So, the April cover story in Conscious Choice is about Chicago as an environmentally-leading city. I'm credited with the story, but the tone of the piece is my editor's, not mine.
But there's no way to tell that from reading the piece (or, I guess, any edited piece).
I can see which paragraphs in the piece retain my tone, and which ones take on the breezy, conversational tone of my editor (such as the lead: "You've gotta hand it to him." or ". . the mayor's intent is clear: I mean business!").
I'm delighted and grateful to Conscious Choice that I had the chance to interview Mayor Daley and write about environemental policies, but I am incredibly uncomfortable with reading sentences that I would never have written under my name. It seems so inauthentic.
I wonder how other writers -- those with editors -- deal with the this professional tension. I mean, I'm appalled that the word "gotta" appeared in an article that I wrote.

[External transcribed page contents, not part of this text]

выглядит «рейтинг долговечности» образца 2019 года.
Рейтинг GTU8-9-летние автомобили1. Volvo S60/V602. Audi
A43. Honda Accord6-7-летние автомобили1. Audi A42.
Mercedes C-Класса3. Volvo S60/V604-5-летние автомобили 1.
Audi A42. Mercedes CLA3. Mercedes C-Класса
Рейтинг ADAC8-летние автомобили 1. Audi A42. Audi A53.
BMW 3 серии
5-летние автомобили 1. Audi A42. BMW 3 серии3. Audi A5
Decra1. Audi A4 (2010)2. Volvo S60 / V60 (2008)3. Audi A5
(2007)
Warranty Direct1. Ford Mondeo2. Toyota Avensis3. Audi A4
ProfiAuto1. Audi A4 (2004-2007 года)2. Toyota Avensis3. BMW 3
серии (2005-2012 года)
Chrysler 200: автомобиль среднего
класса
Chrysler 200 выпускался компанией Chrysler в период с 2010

I feel like one of those public service announcements where a 10-year-old girl's voice is speaking from the body of a 60-year-old man. This article is not in my voice. Maybe I'm just acting like a bit of a prima donna.
I'll link to the article as soon as they update their website.
Too bad Eric Zorn is on vacation; I'd like to know his thoughts on this, since he's got editors. Any other reporters or free-lancers, I'd like to know your thoughts.